**Excerpt provided**
'''
California History - The Donner Party - Part 1

Recently, I turned on the TV and found that the PBS station was on.  It had a documentary on about the Donner Party.  I quickly changed the channel.  It is such a sad story of migration to California.  The next day someone mentioned the Donner Party.  It got me thinking.  I was so quick to change the channel yet their story does belong to someone's family tree and history.   Their history was not so quickly forgotten at the time, but is usually quickly remembered and then forgotten today.

I feel compelled to write about their story.  I hope to discover some information that I don't already know off the top of my head.   What I do know off the top of my head includes geography, family, the cold snow, and some rather gruesome details of their demise on the mountain.  It really is a compelling and sad part of California History, particularly Northern California.  There are lessons to be learned here even if just for knowing how to survive in the Sierra Nevada Mountain Range.

Throughout my education, I have received varying degrees of information about California History.  I think of the quote "I hear and I forget", "I see and I remember", "I do and I understand".   This quote rings true of many things.   When it comes to California history, I heard plenty of teachers discuss it in class and saw the history in writing.   What helped me understand the history was actually going to places like Sutter's Fort in Sacramento and to the Donner Museum at Donner Lake. 

Viewing some of the Donner Family possessions including the items that belonged to the children was quite moving for me.  I'm sure that it has been over 20 years since I visited either of the places mentioned above but some things are burned in my memory.

Who were the Donner's?  Off the top of my head, they were a family migrating west from somewhere.  They arrived in Nevada and attempted to beat the winter snow over the Sierra Nevada Mountain Range by beginning their trek in October.   The winter weather at 6,000 feet in the Sierra Nevada's can be very unpredictable.  Even today, it is feast or famine sometimes with snow fall.  Early season blizzards are not unheard of and can make road travel over the summit rather difficult today.
'''
**What to do**
(a) In the Donner Party excerpt, which two places does the writer say helped in understanding California history?
(b) Please write out the stretch of the Donner Party excerpt from "Throughout my education, I" through "in my memory.".

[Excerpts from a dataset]
'''
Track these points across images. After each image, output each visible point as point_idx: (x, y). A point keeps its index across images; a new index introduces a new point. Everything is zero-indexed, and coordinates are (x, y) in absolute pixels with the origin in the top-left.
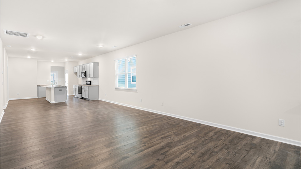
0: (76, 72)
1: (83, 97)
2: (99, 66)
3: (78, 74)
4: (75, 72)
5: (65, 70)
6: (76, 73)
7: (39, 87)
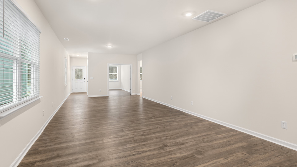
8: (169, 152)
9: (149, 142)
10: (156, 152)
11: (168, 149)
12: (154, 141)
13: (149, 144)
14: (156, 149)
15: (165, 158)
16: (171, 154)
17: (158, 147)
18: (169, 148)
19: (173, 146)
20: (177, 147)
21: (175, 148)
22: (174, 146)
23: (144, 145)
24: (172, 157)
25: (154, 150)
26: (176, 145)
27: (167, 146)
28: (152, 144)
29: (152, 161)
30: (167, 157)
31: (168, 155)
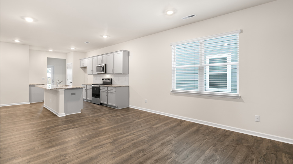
0: (85, 66)
1: (102, 102)
2: (130, 57)
3: (89, 69)
4: (82, 66)
5: (67, 64)
6: (85, 68)
7: (32, 88)
8: (109, 138)
9: (130, 144)
10: (119, 137)
11: (110, 140)
12: (125, 145)
13: (129, 142)
14: (120, 139)
15: (111, 134)
16: (107, 137)
17: (119, 141)
18: (109, 142)
19: (105, 144)
20: (101, 143)
21: (103, 142)
22: (103, 145)
23: (133, 140)
24: (107, 136)
25: (122, 138)
26: (102, 145)
27: (111, 143)
28: (125, 142)
29: (121, 132)
30: (110, 135)
31: (109, 136)
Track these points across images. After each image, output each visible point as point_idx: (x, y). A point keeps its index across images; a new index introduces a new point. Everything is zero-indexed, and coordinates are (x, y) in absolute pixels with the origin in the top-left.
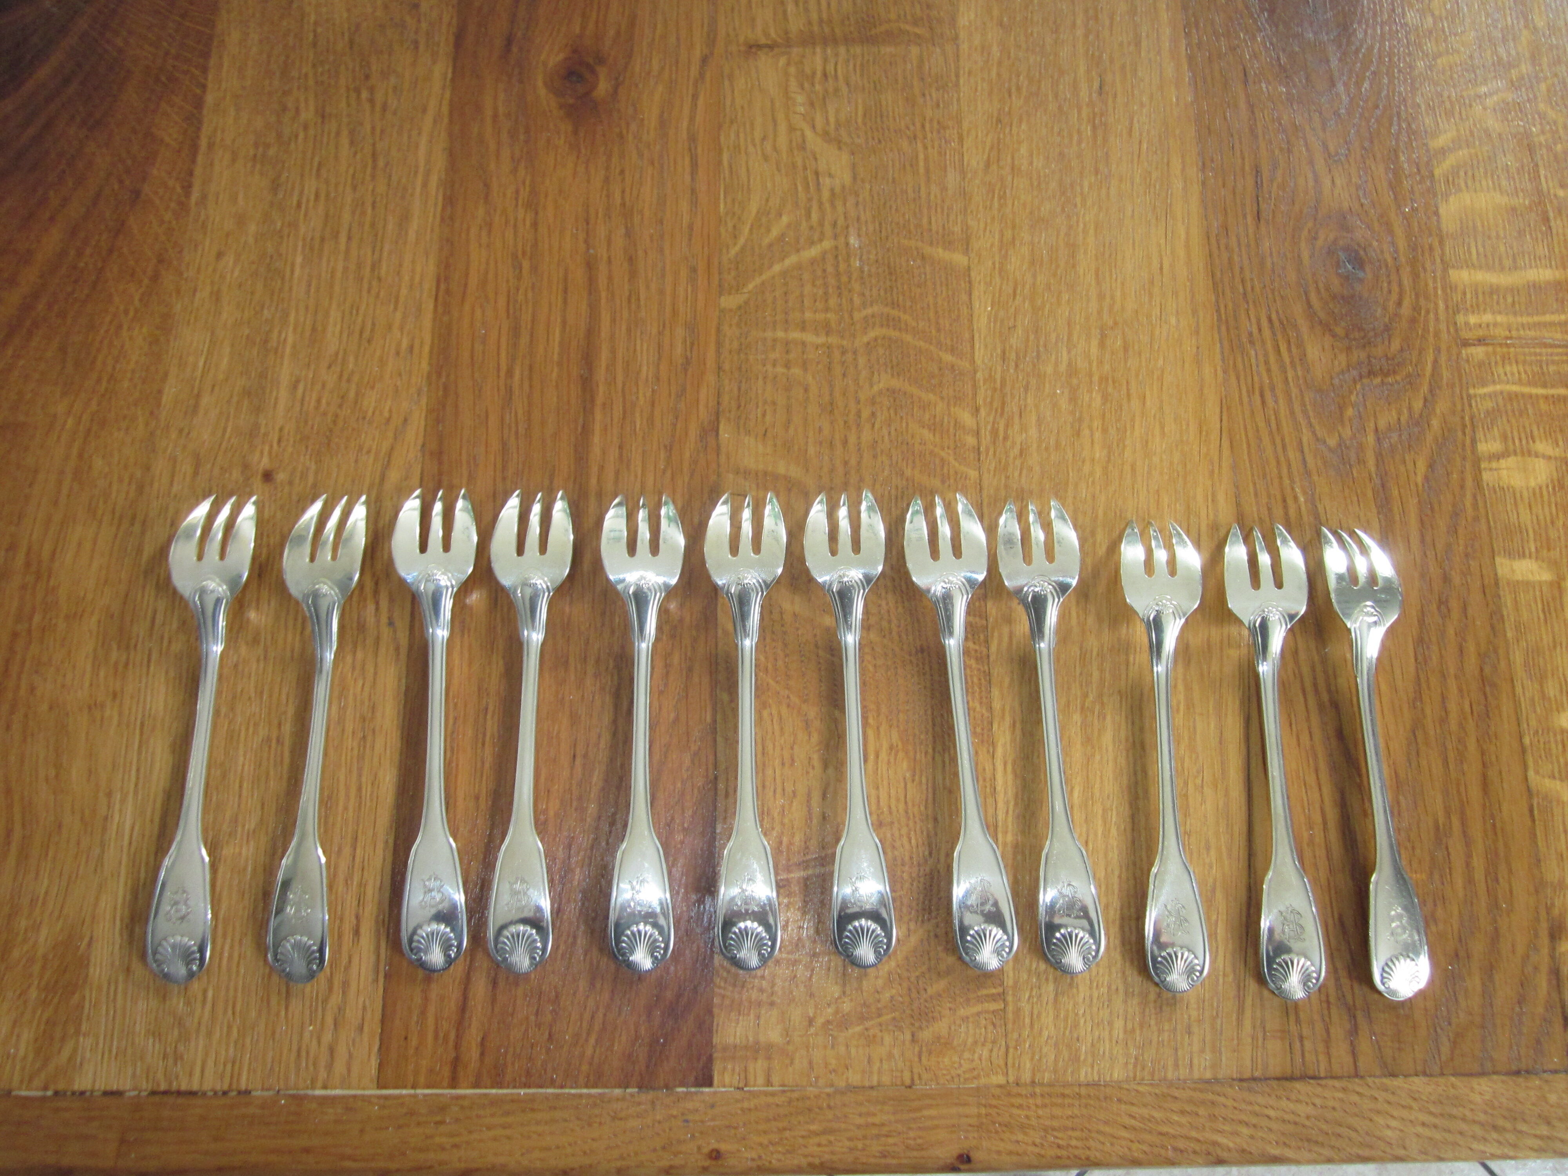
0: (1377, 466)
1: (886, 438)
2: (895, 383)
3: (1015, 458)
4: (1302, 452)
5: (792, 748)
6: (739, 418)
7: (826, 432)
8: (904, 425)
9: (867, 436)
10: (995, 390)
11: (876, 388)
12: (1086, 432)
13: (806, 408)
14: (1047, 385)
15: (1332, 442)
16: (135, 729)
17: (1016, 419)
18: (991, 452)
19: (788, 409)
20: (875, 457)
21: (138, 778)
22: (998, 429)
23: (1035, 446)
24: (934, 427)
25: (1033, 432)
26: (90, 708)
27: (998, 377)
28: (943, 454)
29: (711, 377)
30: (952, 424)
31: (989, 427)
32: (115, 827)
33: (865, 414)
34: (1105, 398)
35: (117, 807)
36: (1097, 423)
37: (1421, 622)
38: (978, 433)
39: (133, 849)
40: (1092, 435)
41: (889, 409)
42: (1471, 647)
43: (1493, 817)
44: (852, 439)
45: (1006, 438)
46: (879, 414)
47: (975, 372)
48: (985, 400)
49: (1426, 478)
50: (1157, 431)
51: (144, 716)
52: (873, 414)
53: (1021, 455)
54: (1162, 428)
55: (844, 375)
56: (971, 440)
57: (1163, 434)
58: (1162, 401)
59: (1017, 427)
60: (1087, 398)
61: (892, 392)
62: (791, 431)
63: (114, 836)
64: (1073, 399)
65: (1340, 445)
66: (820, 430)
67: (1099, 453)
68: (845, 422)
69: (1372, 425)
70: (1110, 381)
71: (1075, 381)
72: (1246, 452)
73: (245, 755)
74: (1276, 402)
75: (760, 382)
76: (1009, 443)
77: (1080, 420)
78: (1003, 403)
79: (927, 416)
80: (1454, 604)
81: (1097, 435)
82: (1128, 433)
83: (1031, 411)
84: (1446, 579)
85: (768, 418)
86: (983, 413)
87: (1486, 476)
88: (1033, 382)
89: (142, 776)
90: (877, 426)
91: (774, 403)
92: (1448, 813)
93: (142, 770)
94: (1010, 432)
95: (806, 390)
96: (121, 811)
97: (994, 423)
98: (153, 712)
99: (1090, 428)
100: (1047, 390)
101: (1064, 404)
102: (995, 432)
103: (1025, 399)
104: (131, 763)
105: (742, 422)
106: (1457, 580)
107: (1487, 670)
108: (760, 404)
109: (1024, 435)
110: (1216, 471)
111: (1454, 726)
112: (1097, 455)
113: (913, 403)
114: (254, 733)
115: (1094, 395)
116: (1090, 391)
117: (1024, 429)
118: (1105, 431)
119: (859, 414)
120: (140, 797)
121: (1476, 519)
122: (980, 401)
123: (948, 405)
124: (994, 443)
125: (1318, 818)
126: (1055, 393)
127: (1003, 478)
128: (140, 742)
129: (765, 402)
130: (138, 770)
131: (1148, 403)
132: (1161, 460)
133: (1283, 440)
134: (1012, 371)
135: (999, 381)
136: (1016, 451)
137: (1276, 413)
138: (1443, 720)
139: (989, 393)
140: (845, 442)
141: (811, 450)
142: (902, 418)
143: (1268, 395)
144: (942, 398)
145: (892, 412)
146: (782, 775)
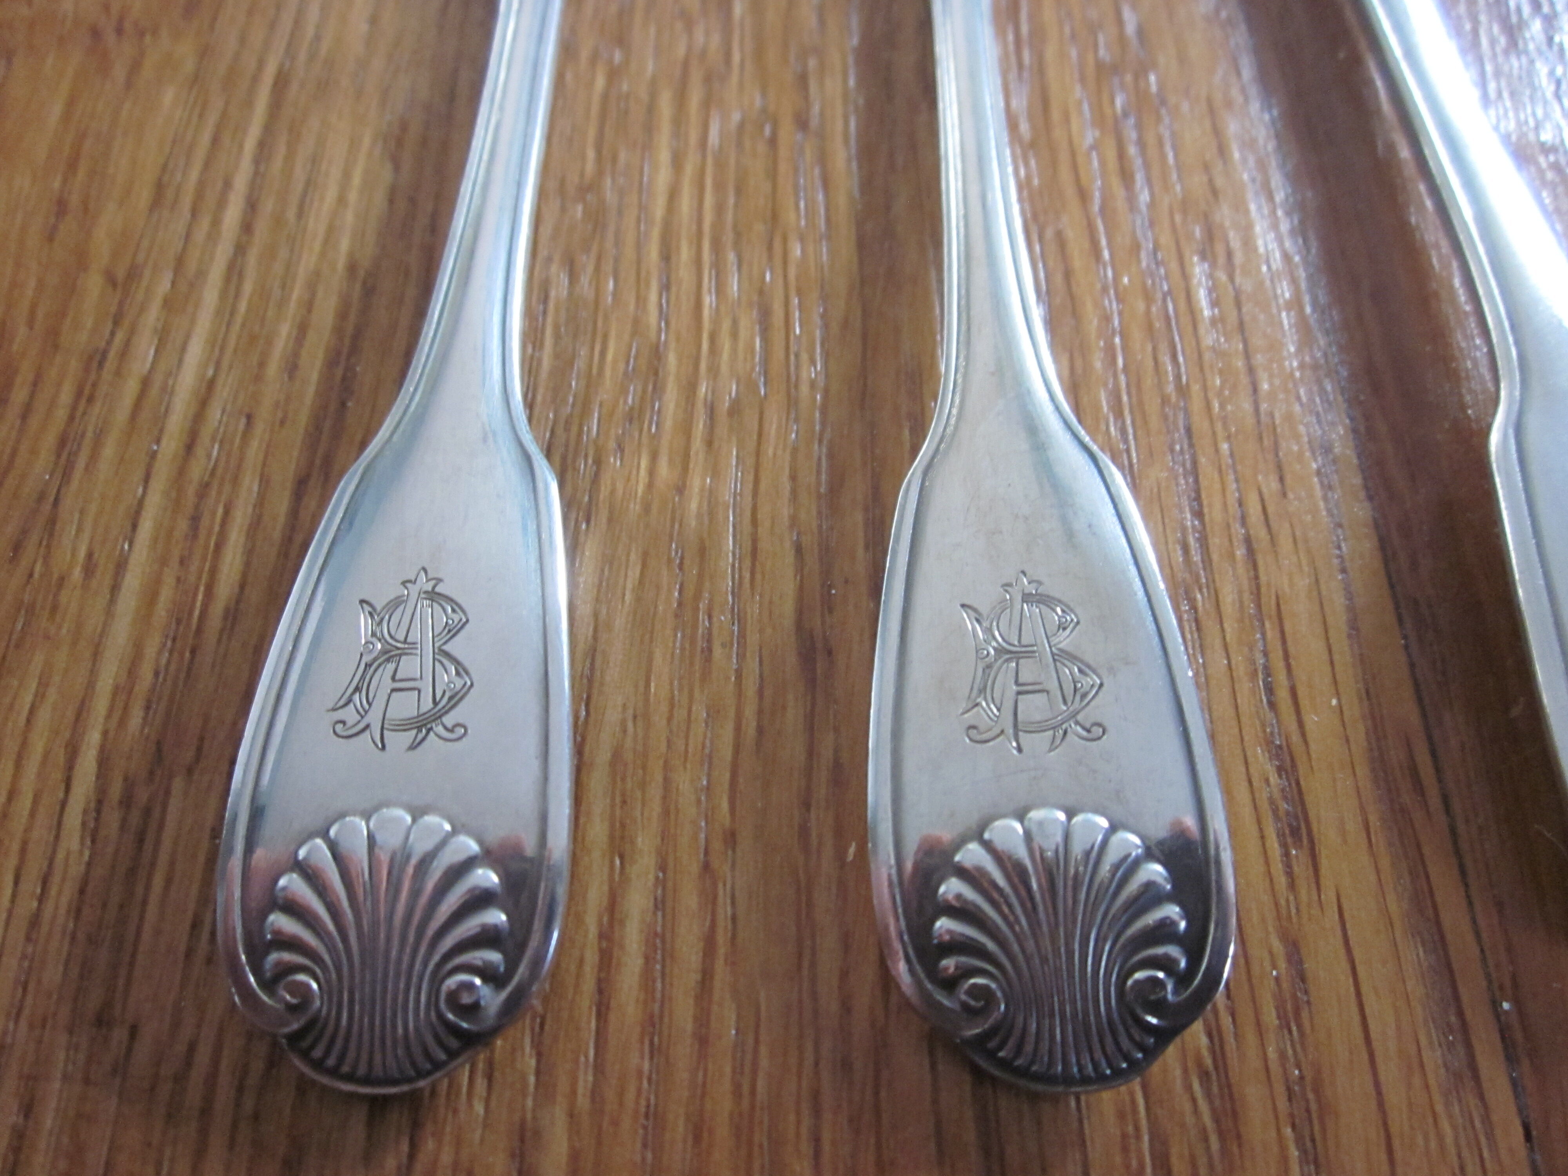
16: (252, 91)
21: (247, 227)
26: (96, 33)
32: (131, 387)
35: (153, 315)
39: (197, 471)
51: (290, 51)
63: (122, 415)
73: (677, 163)
89: (262, 227)
93: (268, 206)
96: (163, 336)
98: (325, 46)
104: (228, 184)
114: (707, 104)
120: (248, 287)
128: (268, 129)
130: (252, 205)
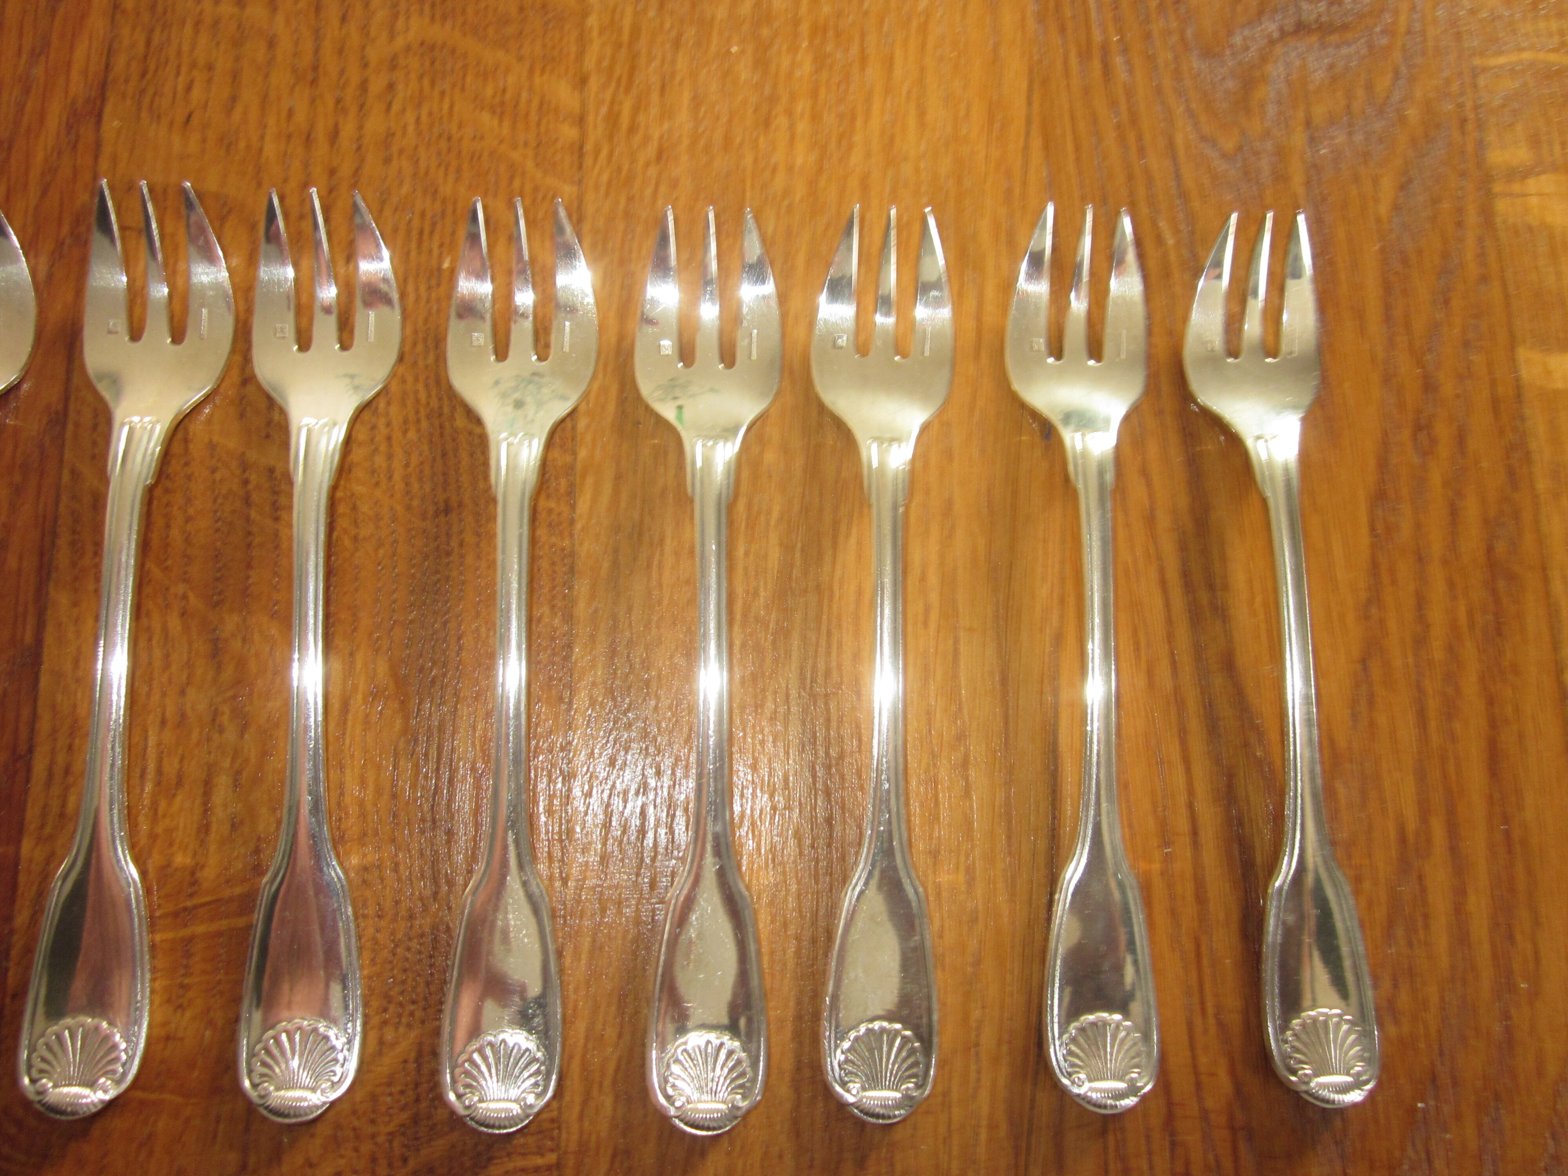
0: (1308, 183)
1: (411, 128)
2: (438, 33)
3: (647, 165)
4: (1175, 159)
5: (183, 693)
6: (143, 92)
7: (301, 117)
8: (446, 106)
9: (375, 124)
10: (618, 46)
11: (400, 42)
12: (782, 121)
13: (267, 76)
14: (715, 41)
15: (1229, 145)
17: (655, 97)
18: (604, 153)
19: (235, 76)
20: (387, 161)
22: (619, 114)
23: (686, 142)
24: (499, 109)
25: (683, 117)
27: (627, 23)
28: (515, 155)
29: (97, 23)
30: (535, 104)
31: (604, 110)
33: (377, 85)
34: (821, 61)
36: (802, 106)
37: (1383, 464)
38: (581, 121)
40: (792, 127)
41: (421, 77)
42: (1471, 509)
43: (1506, 820)
44: (348, 129)
45: (632, 129)
46: (400, 87)
47: (585, 15)
48: (599, 61)
49: (1396, 208)
50: (912, 121)
52: (391, 87)
53: (659, 157)
54: (922, 113)
55: (344, 19)
56: (569, 132)
57: (922, 124)
58: (922, 69)
59: (654, 111)
60: (786, 62)
61: (428, 48)
62: (237, 115)
64: (761, 63)
65: (1240, 148)
66: (290, 113)
67: (803, 157)
68: (338, 101)
69: (1301, 115)
70: (831, 33)
71: (765, 32)
72: (1071, 157)
74: (1131, 71)
75: (188, 30)
76: (637, 138)
77: (773, 99)
78: (633, 70)
79: (489, 91)
80: (1443, 431)
81: (802, 127)
82: (859, 123)
83: (681, 83)
84: (1429, 386)
85: (197, 93)
86: (594, 84)
87: (1501, 206)
88: (691, 32)
90: (396, 107)
91: (210, 67)
92: (1425, 813)
94: (641, 119)
95: (272, 44)
97: (612, 103)
99: (789, 113)
100: (713, 48)
101: (744, 72)
102: (613, 119)
103: (673, 62)
105: (147, 100)
106: (1448, 387)
107: (1501, 548)
108: (184, 69)
109: (666, 126)
110: (1017, 191)
111: (1437, 651)
112: (799, 161)
113: (465, 67)
115: (799, 57)
116: (793, 49)
117: (667, 113)
118: (815, 117)
119: (364, 86)
121: (1484, 279)
122: (590, 62)
123: (531, 70)
124: (611, 138)
125: (1182, 824)
126: (728, 52)
127: (623, 200)
129: (193, 65)
131: (898, 73)
132: (917, 171)
133: (1140, 138)
134: (652, 13)
135: (626, 31)
136: (651, 150)
137: (1130, 92)
138: (1420, 641)
139: (608, 51)
140: (334, 136)
141: (270, 149)
142: (443, 93)
143: (1118, 61)
144: (520, 59)
145: (426, 82)
146: (159, 744)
'''
**Results in order**
(a) Sutter's Fort in Sacramento and the Donner Museum at Donner Lake.

(b)
Throughout my education, I have received varying degrees of information about California History.  I think of the quote "I hear and I forget", "I see and I remember", "I do and I understand".   This quote rings true of many things.   When it comes to California history, I heard plenty of teachers discuss it in class and saw the history in writing.   What helped me understand the history was actually going to places like Sutter's Fort in Sacramento and to the Donner Museum at Donner Lake. 

Viewing some of the Donner Family possessions including the items that belonged to the children was quite moving for me.  I'm sure that it has been over 20 years since I visited either of the places mentioned above but some things are burned in my memory.